Document passage »
Here, the documentary evidence submitted on Petitioner’s behalf was especially thorough and compelling, consisting of the medical records of the many physicians who examined Ms. Snyder, or who reviewed the history of Ms. Snyder’s symptoms and provided their medical opinion. Ms. Snyder’s 1992 affidavit (Pet.Exh. 15), submitted for her worker’s compensation claim, was much closer in time to the relevant events and presumably much more probative than her testimony would have been in 2004, 12 years after the fact. Even without the live testimony of Ms. Snyder’s examining doctors, the evidence was more than ample to warrant the Special Master’s conclusion that Ms. Snyder met her burden of proof. The legal flaw in the Special Master’s approach, however, was in holding Petitioner to a greater burden than was required, and in not holding Respondent to its burden of showing by a preponderance of the evidence that the injuries were caused by identifiable factors unrelated to the vaccine.
Conclusion
For the foregoing reasons, the Court sets aside the Special Master’s May 6, 2005 Decision, and remands the petition to the Special Master for a determination of compensation, including reasonable attorneys’ fees and costs. If the Petitioner asserts on remand that Ms. Snyder’s death was caused by the vaccine, the Special Master shall receive evidence to determine whether the February 10, 1992 MMR vaccination was a “substantial factor” contributing to Ms. Snyder’s death. Shyface, 165 F.3d at 1352-53. The remand proceedings shall be completed within 90 days from the date of this Opinion. 42 U.S.C. § 300aa-12(e); RCFC Appendix B, Rule 28. The Clerk shall not disclose this decision publicly for 14 days. RCFC Appendix B, Rule 18(b)(2).
IT IS SO ORDERED.
. This case was transferred to Judge Thomas C. Wheeler on December 7, 2005, pursuant to Rule 40.1(b) of the Rules of the Court of Federal Claims.
. The facts included herein are from the Special Master's May 6, 2005 Decision, as supplemented .by other evidence of record.
. Ms. Snyder's date of birth appears on her State of Delaware Death Certificate, as well as in other documentary evidence on file with the' Court.
. Ms. Snyder’s medical records indicate a tonsillectomy at age 17, and a "resection of an ovarian cyst in 1976.” (Pet. Exh. 4 at 1; Pet. Exh. 3 at 2). In a 1992 Rheumatology Consultation with Dr. Ana M. Cilursu, Ms. Snyder was "completely negative for any prior history of arthritis or ar-thralgias, weight loss, anorexia, photosensitivity, oral ulcerations, gastrointestinal or genitourinary symptoms, or pulmonary problems.” (Pet. Exh. 4 at 1; Pet. Exh. 6 at 2).
. Rubella is a highly contagious disease also known as "German Measles" or "three-day measles." Dorland’s Illustrated Medical Dictionary 1644 (30th Ed.2003) [hereinafter “Dorland’s”].
. Dr. Anthony was a member of the Faculty Practice Department at the Atlantic City Medical Center. (Pet. Exh. 15 at 10).

Chart analysis data »
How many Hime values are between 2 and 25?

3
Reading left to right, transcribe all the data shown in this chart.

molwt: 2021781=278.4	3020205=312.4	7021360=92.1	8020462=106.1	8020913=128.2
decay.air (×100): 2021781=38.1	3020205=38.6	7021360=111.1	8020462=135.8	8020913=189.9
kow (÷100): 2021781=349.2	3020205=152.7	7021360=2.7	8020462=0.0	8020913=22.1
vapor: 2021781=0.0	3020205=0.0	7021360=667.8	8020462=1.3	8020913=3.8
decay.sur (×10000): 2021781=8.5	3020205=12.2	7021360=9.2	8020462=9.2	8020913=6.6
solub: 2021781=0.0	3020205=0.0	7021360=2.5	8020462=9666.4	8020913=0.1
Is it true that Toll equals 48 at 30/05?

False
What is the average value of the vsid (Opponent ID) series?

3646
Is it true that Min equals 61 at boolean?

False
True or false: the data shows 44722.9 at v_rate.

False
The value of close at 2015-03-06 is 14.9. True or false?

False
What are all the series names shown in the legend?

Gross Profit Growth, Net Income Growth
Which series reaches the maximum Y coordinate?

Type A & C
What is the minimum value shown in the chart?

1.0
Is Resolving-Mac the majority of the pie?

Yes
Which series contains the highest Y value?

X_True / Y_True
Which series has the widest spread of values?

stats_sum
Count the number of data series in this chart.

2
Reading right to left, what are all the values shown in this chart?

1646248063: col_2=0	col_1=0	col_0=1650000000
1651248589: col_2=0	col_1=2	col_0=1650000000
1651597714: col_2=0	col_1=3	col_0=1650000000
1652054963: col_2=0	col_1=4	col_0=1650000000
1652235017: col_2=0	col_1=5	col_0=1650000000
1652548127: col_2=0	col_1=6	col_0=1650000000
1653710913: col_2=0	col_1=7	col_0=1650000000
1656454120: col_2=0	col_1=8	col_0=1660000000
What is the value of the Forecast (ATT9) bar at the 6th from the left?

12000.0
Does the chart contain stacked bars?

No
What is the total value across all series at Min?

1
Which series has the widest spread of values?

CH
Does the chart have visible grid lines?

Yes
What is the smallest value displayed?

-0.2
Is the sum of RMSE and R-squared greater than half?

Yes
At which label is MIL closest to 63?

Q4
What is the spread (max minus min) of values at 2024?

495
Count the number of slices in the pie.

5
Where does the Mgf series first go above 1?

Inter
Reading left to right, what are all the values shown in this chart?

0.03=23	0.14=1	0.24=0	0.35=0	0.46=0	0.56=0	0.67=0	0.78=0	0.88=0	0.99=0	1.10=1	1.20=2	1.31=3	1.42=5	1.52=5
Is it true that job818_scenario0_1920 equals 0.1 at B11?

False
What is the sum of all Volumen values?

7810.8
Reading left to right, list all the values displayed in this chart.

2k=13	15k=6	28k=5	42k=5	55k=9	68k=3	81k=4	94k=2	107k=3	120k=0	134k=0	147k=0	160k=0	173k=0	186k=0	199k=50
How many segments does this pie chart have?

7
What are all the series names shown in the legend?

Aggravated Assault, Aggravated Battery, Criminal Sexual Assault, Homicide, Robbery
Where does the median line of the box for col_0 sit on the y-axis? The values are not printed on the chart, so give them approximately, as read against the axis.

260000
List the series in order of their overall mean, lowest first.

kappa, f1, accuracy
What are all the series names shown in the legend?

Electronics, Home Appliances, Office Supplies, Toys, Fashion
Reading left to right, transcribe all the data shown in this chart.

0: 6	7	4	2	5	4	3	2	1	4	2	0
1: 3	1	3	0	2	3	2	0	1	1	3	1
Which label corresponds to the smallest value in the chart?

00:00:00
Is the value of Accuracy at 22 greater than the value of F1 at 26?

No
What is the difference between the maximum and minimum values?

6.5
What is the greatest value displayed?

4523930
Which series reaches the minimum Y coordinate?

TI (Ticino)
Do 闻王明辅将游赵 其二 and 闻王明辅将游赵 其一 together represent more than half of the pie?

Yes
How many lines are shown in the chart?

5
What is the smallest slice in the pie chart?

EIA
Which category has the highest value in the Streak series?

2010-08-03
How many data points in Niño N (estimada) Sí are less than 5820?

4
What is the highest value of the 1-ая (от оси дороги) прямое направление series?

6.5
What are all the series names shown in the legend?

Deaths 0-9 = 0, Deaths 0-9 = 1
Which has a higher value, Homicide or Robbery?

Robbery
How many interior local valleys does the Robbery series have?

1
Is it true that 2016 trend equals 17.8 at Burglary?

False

Complete the following »
(1) List every petitioner's exhibit number cited in the court opinion.
(2) According to the court opinion, in which department and at which medical center was Dr. Anthony a faculty member?
(3) Rewrite the part of the court opinion that begins with the words containing "IT IS SO ORDERED." and ends with "Exh. 6 at 2).", putting "appendectomy" in place of "tonsillectomy".

Solutions below »
(1) Exhibit 15, Exhibit 4, Exhibit 3, Exhibit 6

(2) The Faculty Practice Department at the Atlantic City Medical Center.

(3)
IT IS SO ORDERED.
. This case was transferred to Judge Thomas C. Wheeler on December 7, 2005, pursuant to Rule 40.1(b) of the Rules of the Court of Federal Claims.
. The facts included herein are from the Special Master's May 6, 2005 Decision, as supplemented .by other evidence of record.
. Ms. Snyder's date of birth appears on her State of Delaware Death Certificate, as well as in other documentary evidence on file with the' Court.
. Ms. Snyder’s medical records indicate a appendectomy at age 17, and a "resection of an ovarian cyst in 1976.” (Pet. Exh. 4 at 1; Pet. Exh. 3 at 2). In a 1992 Rheumatology Consultation with Dr. Ana M. Cilursu, Ms. Snyder was "completely negative for any prior history of arthritis or ar-thralgias, weight loss, anorexia, photosensitivity, oral ulcerations, gastrointestinal or genitourinary symptoms, or pulmonary problems.” (Pet. Exh. 4 at 1; Pet. Exh. 6 at 2).